▶ _WHAT YOU HAVE TO DO_
Retype the text of each of the rows below word for word and line by line, and leave the pictures out of your answer.

━━ PROVIDED INFORMATION ━━

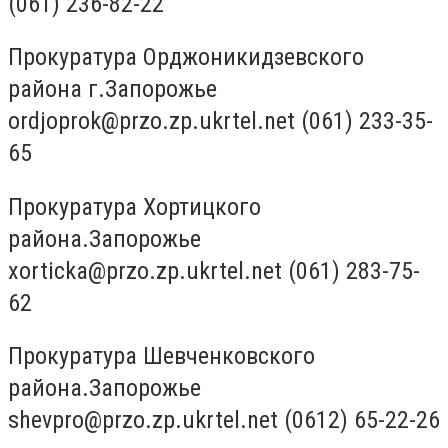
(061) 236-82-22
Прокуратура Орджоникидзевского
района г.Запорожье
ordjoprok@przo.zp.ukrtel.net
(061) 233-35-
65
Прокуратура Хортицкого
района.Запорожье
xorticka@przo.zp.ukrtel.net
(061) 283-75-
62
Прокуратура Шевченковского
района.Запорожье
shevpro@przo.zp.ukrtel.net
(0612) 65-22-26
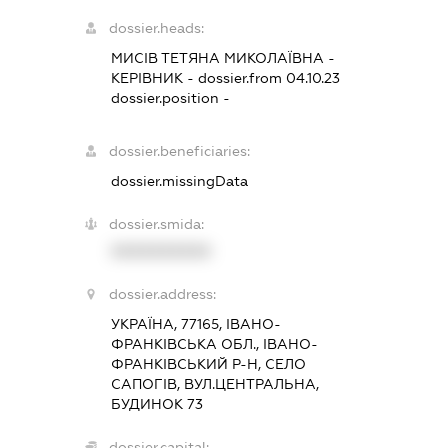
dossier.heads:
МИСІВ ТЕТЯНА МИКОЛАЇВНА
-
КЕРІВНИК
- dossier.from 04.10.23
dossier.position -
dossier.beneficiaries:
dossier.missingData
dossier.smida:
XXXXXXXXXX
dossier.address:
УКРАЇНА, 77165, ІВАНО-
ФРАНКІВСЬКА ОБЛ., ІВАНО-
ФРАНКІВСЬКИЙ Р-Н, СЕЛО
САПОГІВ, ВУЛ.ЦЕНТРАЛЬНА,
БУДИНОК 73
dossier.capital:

━━━

▶ _SOLUTION FOR THIS PROBLEM_
(061) 236-82-22
Прокуратура Орджоникидзевского
района г.Запорожье
ordjoprok@przo.zp.ukrtel.net
(061) 233-35-
65
Прокуратура Хортицкого
района.Запорожье
xorticka@przo.zp.ukrtel.net
(061) 283-75-
62
Прокуратура Шевченковского
района.Запорожье
shevpro@przo.zp.ukrtel.net
(0612) 65-22-26
dossier.heads:
МИСІВ ТЕТЯНА МИКОЛАЇВНА
-
КЕРІВНИК
- dossier.from 04.10.23
dossier.position -
dossier.beneficiaries:
dossier.missingData
dossier.smida:
XXXXXXXXXX
dossier.address:
УКРАЇНА, 77165, ІВАНО-
ФРАНКІВСЬКА ОБЛ., ІВАНО-
ФРАНКІВСЬКИЙ Р-Н, СЕЛО
САПОГІВ, ВУЛ.ЦЕНТРАЛЬНА,
БУДИНОК 73
dossier.capital:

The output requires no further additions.